■ **DIRECTIONS**
Copies of all lines that contain "middle" are needed; take them from the data below.

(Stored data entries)
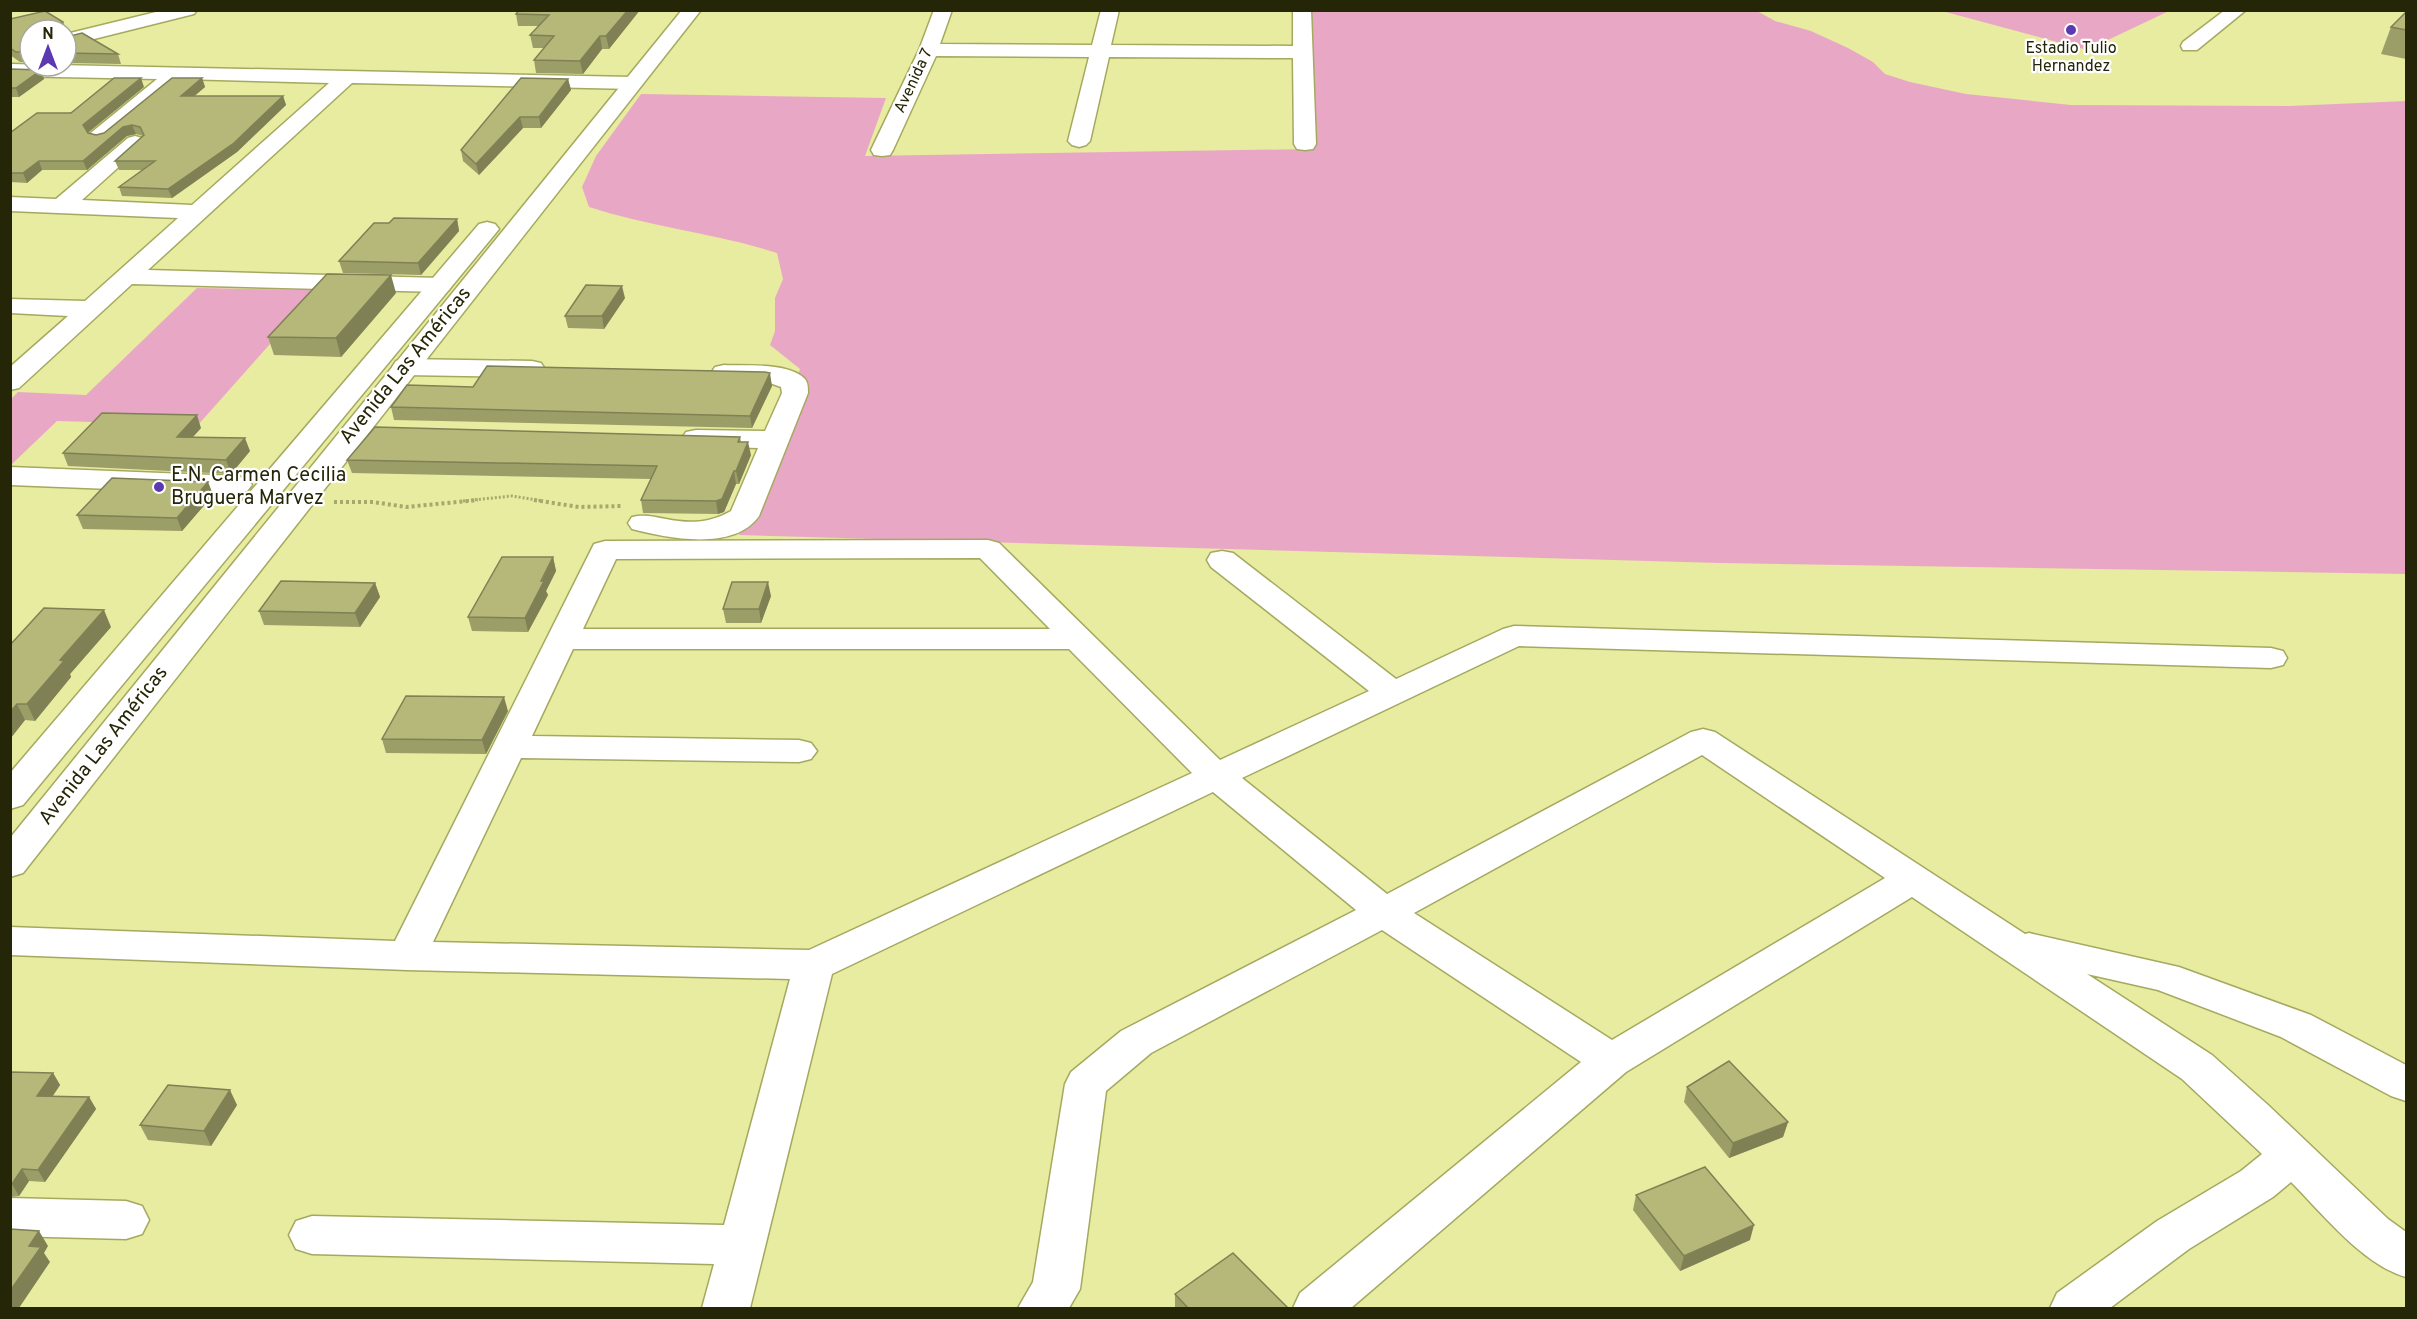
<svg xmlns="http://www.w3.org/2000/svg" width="2417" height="1319" font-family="Overpass,sans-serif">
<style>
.green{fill:#e8a8c5}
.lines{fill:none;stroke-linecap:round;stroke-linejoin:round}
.minor-casing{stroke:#a5a95f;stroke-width:3}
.major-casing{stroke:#a5a95f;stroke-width:3}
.path-far1{stroke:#a6a96c;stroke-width:3;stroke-dasharray:2 2;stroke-linecap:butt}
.path{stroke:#a6a96c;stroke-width:4;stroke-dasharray:3 3;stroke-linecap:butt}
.minor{fill:#fff;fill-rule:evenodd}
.major{fill:#fff;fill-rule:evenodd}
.wall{fill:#9c9e68}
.shaded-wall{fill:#7f8155}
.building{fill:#b5b879;stroke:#7f8155;stroke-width:1.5}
.poi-dot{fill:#5c39b1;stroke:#fff;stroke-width:2}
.labels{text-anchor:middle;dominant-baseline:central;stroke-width:4.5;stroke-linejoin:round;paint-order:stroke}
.far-poi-label{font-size:16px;fill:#252607;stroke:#fff}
.far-street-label{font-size:16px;fill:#252607;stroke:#fff}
.street-label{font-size:20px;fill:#252607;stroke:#fff}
.poi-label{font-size:20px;fill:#252607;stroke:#fff;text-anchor:start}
</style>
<rect width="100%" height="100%" fill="#e8eca0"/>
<!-- green -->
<g class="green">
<path d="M1310 10 1757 11 1775 21 1811 31 1848 48 1873 62 1885 74 1910 82 1966 94 2071 105 2289 106 2406 101V574L1719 563 739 535 800 369 770 345 775 331V298L783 279 777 253C715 233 650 227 589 207L582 187 596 156 641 94 886 98 865 156 1310 149Z"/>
<path d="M1942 11H2169L2087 50Z"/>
<path d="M197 288 318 290 198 425 57 421 11 465V399L18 392 86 395Z"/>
</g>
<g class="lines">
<defs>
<g id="minor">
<path d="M164 10H197L194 14 66 46V34Z"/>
<path d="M934 10H952L940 44 1092 45 1101 10H1119L1111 45 1293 46V10H1311L1316 144 1313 149 1305 150 1297 149 1294 144 1293 58 1109 57 1090 141 1086 145 1079 147 1072 145 1068 141 1089 57 936 56 893 150 890 155 882 156 874 155 871 150 919 50Z"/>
<path d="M2225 10H2246L2197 50H2183L2181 46 2183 42Z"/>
<path d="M10 64 633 77 640 79 643 83 640 87 633 89 352 83 148 270 440 278 449 280 452 285 449 290 440 292 132 284 19 388 10 390V367L68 316 10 313V299L85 301 178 218 10 211V197L56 199 128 138 135 136 142 138 146 142 142 146 82 200 192 205 329 83 181 79 106 140 99 142 92 140 88 136 92 132 157 79 10 76Z"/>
<path d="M405 359 532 361 541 363 545 369 541 375 532 377 405 375 396 373 392 367 396 361Z"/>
<path d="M724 365C745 366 789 362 805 379 808 383 808 388 808 393L759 516C734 552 667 538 632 529L628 523 632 517C645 514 654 517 666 519 690 524 710 523 731 511L758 448 696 446 686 444 682 438 686 432 696 430 765 431 782 393 781 387 767 382 715 379 711 373 715 367Z"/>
<path d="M10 467 237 476 247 479 252 485 247 491 237 494 10 485Z"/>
<path d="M988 540 999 543 1220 760 1369 691 1211 567 1207 560 1211 553 1222 551 1233 553 1396 679 1503 629 1514 626 2271 648 2283 651 2287 658 2283 665 2271 668 1519 646 1242 778 1387 894 1691 732 1703 729 1715 732 2025 934 2029 933 2179 967 2311 1015 2406 1065V1101L2391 1096 2281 1037 2158 990 2087 974 2212 1055 2268 1105 2388 1219 2406 1232V1277C2363 1265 2323 1214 2291 1182L2273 1197 2189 1249 2110 1308H2050L2057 1293 2157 1221 2241 1171 2262 1154 2182 1079 1912 897 1626 1072 1351 1308H1293L1300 1293 1581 1062 1382 930 1151 1053 1106 1091 1080 1289 1069 1308H1018L1033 1282 1065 1084 1071 1072 1121 1031 1356 910 1213 792 832 974 750 1308H702L714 1264 312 1254 296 1249 289 1235 296 1221 312 1216 724 1225 790 979 407 970 10 955V927L395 941 594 544 605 541ZM980 558 1050 629H583L616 559ZM573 649H1069L1192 773 809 950 433 942 521 758 799 762 811 759 817 751 811 743 799 740 532 736ZM1702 755 1885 878 1612 1040 1414 913Z"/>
<path d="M10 1198 126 1201 142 1206 149 1220 142 1234 126 1239 10 1236Z"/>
</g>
<g id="major">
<path d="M682 10H701L23 873 10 877V838Z"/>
<path d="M487 222 495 224 499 229 495 234 23 805 10 809V773L479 224Z"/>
</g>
</defs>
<!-- minor casing -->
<use href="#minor" class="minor-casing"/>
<!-- major casing -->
<use href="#major" class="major-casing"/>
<!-- path-far1 -->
<path class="path-far1" d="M463 501 512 496 543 501"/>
<!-- path -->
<g class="path">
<path d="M534 500 579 507 622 506"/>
<path d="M334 502H373L406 507 478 500"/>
</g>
<!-- minor -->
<use href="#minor" class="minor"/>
<!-- major -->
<use href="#major" class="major"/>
</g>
<!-- wall -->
<g class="wall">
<path d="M640 10 609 49H602L583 74 536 73 534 60 544 48H533L530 35 539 26H518L516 14Z"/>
<path d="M2406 12V59L2381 54 2391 27Z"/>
<path d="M10 19 63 22 66 30H30V62H20L10 55Z"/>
<path d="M66 37 118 54 121 64 66 63Z"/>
<path d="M10 69 41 70 44 79 19 97H10Z"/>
<path d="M202 78 205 87 194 96H283L286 105 237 152 172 198 122 196 119 187 142 170H119L115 161 143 136 136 134 127 136 87 170H42L27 183 10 182V133L144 87 88 133 96 135 104 133Z"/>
<path d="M568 79 571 90 541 128H523L479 175 463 161 461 150Z"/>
<path d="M457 219 459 231 421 275 343 273 339 261 389 223Z"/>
<path d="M396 293 341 357 274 355 268 337Z"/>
<path d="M625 298 604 329 568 328 565 316Z"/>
<path d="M772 386 752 428 394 420 391 407 473 387Z"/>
<path d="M201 428 193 437 250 451 231 474 68 466 63 453Z"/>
<path d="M740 437 741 442 751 455 739 484H736L724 512 718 514 643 513 641 500 651 479 352 473 347 460Z"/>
<path d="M208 482 213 495 182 531 83 529 77 515Z"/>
<path d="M553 557 556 571 546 591 548 595 528 632 472 631 468 617Z"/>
<path d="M375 583 380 597 360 627 264 625 259 611Z"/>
<path d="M771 596 761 623H726L723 609Z"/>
<path d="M111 627 70 674 71 677 35 721 25 720 10 739V645Z"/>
<path d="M508 711 486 754 386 753 382 739Z"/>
<path d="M10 1072 53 1073 60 1085 52 1097H89L96 1109 45 1182 29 1181 19 1196 10 1197Z"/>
<path d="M1687 1087 1788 1122 1783 1137 1729 1158 1684 1102Z"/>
<path d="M237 1105 211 1146 148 1140 140 1125Z"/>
<path d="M1636 1195 1750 1240 1680 1271 1633 1210Z"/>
<path d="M1175 1294 1288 1308H1175Z"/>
</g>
<!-- shaded-wall -->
<g class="shaded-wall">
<path d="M628 10H640L609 49 606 36Z"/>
<path d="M63 22 66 30H61L60 24Z"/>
<path d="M600 36 602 49 583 74 580 61Z"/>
<path d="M41 70 44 79 19 97 16 88Z"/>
<path d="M141 78 144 87 86 134 83 125Z"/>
<path d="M202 78 205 87 184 105 181 96Z"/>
<path d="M568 79 571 90 541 128 539 117Z"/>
<path d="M283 96 286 105 237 152 172 198 168 189Z"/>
<path d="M520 117 523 128 479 175 476 164Z"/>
<path d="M132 125 136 134 127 136 87 170 83 161 123 127Z"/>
<path d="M39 161 42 170 27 183 23 173Z"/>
<path d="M457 219 459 231 421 275 418 263Z"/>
<path d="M391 275 396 293 341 357 336 338Z"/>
<path d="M622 286 625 298 604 329 602 316Z"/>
<path d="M770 373 772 386 752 428 750 416Z"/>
<path d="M197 415 201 428 181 450 177 437Z"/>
<path d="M245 438 250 451 231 474 226 460Z"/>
<path d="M748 442 751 455 739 484 736 471Z"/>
<path d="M734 471 736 484 724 512 718 514 716 501Z"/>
<path d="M208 482 213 495 182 531 177 518Z"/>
<path d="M553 557 556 571 546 591 548 595 528 632 525 618Z"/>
<path d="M768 582 771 596 761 623 759 609Z"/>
<path d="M375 583 380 597 360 627 355 613Z"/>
<path d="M104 610 111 627 70 674 71 677 35 721 27 704 60 660Z"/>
<path d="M504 697 508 711 486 754 482 740Z"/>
<path d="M17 704 25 720 10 739V712Z"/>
<path d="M53 1073 60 1085 44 1109 37 1096Z"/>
<path d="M230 1090 237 1105 211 1146 204 1131Z"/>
<path d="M89 1097 96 1109 45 1182 38 1170Z"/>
<path d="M1788 1122 1783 1137 1729 1158 1733 1143Z"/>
<path d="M22 1169 29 1181 19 1196 12 1184Z"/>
<path d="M1754 1225 1750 1240 1680 1271 1684 1256Z"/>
<path d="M39 1231 48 1246 44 1253 50 1262 19 1308H10V1291L29 1246Z"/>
</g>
<!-- building -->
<g class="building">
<path d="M519 10H628L606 36H600L580 61 534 60 554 36 530 35 549 15 516 14Z"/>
<path d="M45 11 63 22 60 24 61 30H30V52H16L10 48V19Z"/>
<path d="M2406 12V30L2391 27Z"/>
<path d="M82 33 118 54 66 53V37Z"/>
<path d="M10 69 41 70 16 88H10Z"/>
<path d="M114 78H141L83 125 88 133 96 135 104 133 172 78H202L181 96H283L234 143 168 189 119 187 155 161H115L144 135 140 127 132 125 123 127 83 161H39L23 173H10V133L37 113H71Z"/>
<path d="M521 78 568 79 539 117H520L476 164 461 150Z"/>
<path d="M394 218 457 219 418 263 339 261 374 223H389Z"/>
<path d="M327 274 391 275 336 338 268 337Z"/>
<path d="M586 285 622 286 602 316H565Z"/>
<path d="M487 366 765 372 770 373 750 416 391 407 407 385 473 387Z"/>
<path d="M102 413 197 415 177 437 245 438 226 460 63 453Z"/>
<path d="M375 427 740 437 738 442H748L736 471H734L722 499 716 501 641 500 657 466 347 460Z"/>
<path d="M112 478 208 482 177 518 77 515Z"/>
<path d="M502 557H553L541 581H544L525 618 468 617Z"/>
<path d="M281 581 375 583 355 613 259 611Z"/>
<path d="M732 582H768L759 609H723Z"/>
<path d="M44 608 104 610 60 660 64 661 27 704H17L10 712V645Z"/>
<path d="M406 696 504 697 482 740 382 739Z"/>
<path d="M1729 1061 1788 1122 1733 1143 1687 1087Z"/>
<path d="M10 1072 53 1073 37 1096 89 1097 38 1170 22 1169 12 1184H10Z"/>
<path d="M168 1085 230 1090 204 1131 140 1125Z"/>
<path d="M1705 1167 1754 1225 1684 1256 1636 1195Z"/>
<path d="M10 1229 39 1231 29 1246 41 1247 10 1291Z"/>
<path d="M1233 1253 1288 1308H1188L1175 1294Z"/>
</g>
<!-- markers -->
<g class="poi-dot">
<circle cx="2071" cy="30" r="6"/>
<circle cx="159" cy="487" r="6"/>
</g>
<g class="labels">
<!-- far-poi labels -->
<g class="far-poi-label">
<text x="2071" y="49">Estadio Tulio<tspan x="2071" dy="18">Hernandez</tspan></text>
</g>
<!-- far-street labels -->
<g class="far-street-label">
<text transform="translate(914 81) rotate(-65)">Avenida 7</text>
</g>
<!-- street labels -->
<g class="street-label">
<text transform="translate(406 366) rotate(-51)">Avenida Las Américas</text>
<text transform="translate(104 746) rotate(-52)">Avenida Las Américas</text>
</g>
<!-- poi labels -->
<g class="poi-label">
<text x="171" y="476">E.N. Carmen Cecilia<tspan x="171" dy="23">Bruguera Marvez</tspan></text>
</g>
</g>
<!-- border -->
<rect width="2417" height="1319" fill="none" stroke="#252607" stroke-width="24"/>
<!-- north arrow -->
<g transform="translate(48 48)"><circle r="28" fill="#ffffff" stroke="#a8a89c" stroke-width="1.5"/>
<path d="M0-4.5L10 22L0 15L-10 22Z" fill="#5c39b1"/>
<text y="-9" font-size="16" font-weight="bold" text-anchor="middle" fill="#252607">N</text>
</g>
</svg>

■ **WRITTEN SOLUTION**
.labels{text-anchor:middle;dominant-baseline:central;stroke-width:4.5;stroke-linejoin:round;paint-order:stroke}
<text y="-9" font-size="16" font-weight="bold" text-anchor="middle" fill="#252607">N</text>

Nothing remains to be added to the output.